WHAT TO WORK ON.
(1) Decide whether each statement below agrees with the ZipReader documentation. Answer yes or no for each, and quote the deciding words from the documentation.
(a) An archive holding more files than max_files raises ValueError only after extraction has started.
(b) By default, members whose extension is not registered in DocumentReader are skipped without any notice.
(c) ZipReader leaves ALTOReader's ".zip" registration in place.
(2) Continue the ZipReader documentation from the point where it stops.

EXTRACT.
** BEGIN **

ZipReader#

class scikitplot.corpus.ZipReader(input_path, chunker=None, filter_=None, filename_override=None, default_language=None, source_uri=None, source_provenance=<factory>, custom_extractor=None, custom_extractor_kwargs=<factory>, max_files=10000, max_total_bytes=2147483648, skip_unsupported=True, infer_source_type=True, reader_kwargs=<factory>)[source]#

Generic ZIP archive reader — dispatches each member to its natural reader.

Extracts all supported members from a .zip archive into a temporary directory, then calls DocumentReader.create on each file. Documents from all members are yielded in a single stream.

This reader intentionally overrides ALTOReader's ".zip" registration. To use ALTOReader directly, instantiate it explicitly.

Parameters:

input_pathpathlib.Path: Path to the .zip archive.
max_filesint, optional: Maximum number of files allowed in the archive. Archives exceeding this limit raise ValueError before extraction begins. Default: 10,000.
max_total_bytesint, optional: Maximum cumulative uncompressed size. Extraction halts if this limit is exceeded (zip-bomb prevention). Default: 2 GB.
skip_unsupportedbool, optional: When True (default), members whose extension is not registered in DocumentReader are silently skipped. When False, an unregistered extension raises ValueError.

Parameters:

input_path (Path)

** END **

DATA SHOWN.
** BEGIN **

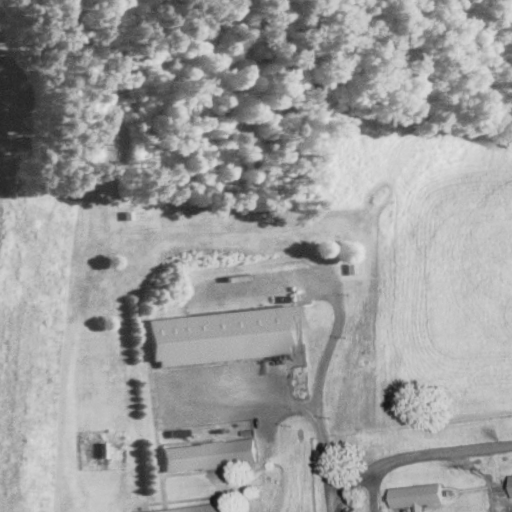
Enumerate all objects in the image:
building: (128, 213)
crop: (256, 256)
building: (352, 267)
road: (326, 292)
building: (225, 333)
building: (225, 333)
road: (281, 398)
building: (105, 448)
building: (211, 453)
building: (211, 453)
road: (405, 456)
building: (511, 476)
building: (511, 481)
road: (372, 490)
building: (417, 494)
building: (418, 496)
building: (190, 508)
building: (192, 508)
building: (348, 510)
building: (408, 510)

** END **

OUTPUTS BY TASK.
(1)
(a) No: "Archives exceeding this limit raise ValueError before extraction begins."
(b) Yes: "When True (default), members whose extension is not registered in DocumentReader are silently skipped."
(c) No: "This reader intentionally overrides ALTOReader's ".zip" registration."

(2)
chunker (ChunkerBase | None)
filter_ (FilterBase | None)
filename_override (str | None)
default_language (str | None)
source_uri (str | None)
source_provenance (dict[str, Any])
custom_extractor (Any | None)
custom_extractor_kwargs (dict[str, Any])
max_files (int)
max_total_bytes (int)
skip_unsupported (bool)
infer_source_type (bool)
reader_kwargs (dict[str, dict[str, Any]])

Notes

ALTOReader coexistence: ALTOReader registers on ".zip" and is used when ZipReader is not imported. Importing scikitplot.corpus._readers triggers both imports; ZipReader is imported after ALTOReader, so its ".zip" registration wins. To use ALTOReader on a known ALTO archive, instantiate it directly:

reader = ALTOReader(input_path=Path("alto_corpus.zip"))

Temporary directory: Extracted files land in tempfile.mkdtemp(). The directory is deleted automatically when get_documents() completes (including on exception). If you iterate manually without exhausting the generator, call reader.close() to clean up.

Reader kwargs forwarding: All constructor kwargs beyond the explicit parameters are forwarded to each sub-reader constructed for the members. This means you can pass transcribe=True and it will reach any AudioReader or VideoReader instances created for audio/video members.

Developer note:

ZipReader is intentionally not recursive for nested ZIPs. An inner .zip file will be dispatched back to ZipReader (since it is now the registered handler for ".zip"), achieving one level of recursion per nesting depth without any special-case logic. This is safe because each level uses its own temporary directory.

Examples

Any ZIP containing a mix of supported files:

>>> from pathlib import Path
>>> from scikitplot.corpus._base import DocumentReader
>>> import scikitplot.corpus._readers
>>> reader = DocumentReader.create(Path("corpus.zip"))
>>> type(reader).__name__
\'ZipReader\'
>>> docs = list(reader.get_documents())

Explicit instantiation with custom limits:

>>> reader = ZipReader(
...     input_path=Path("large_corpus.zip"),
...     max_files=500,
...     max_total_bytes=500 * 1024 * 1024,
... )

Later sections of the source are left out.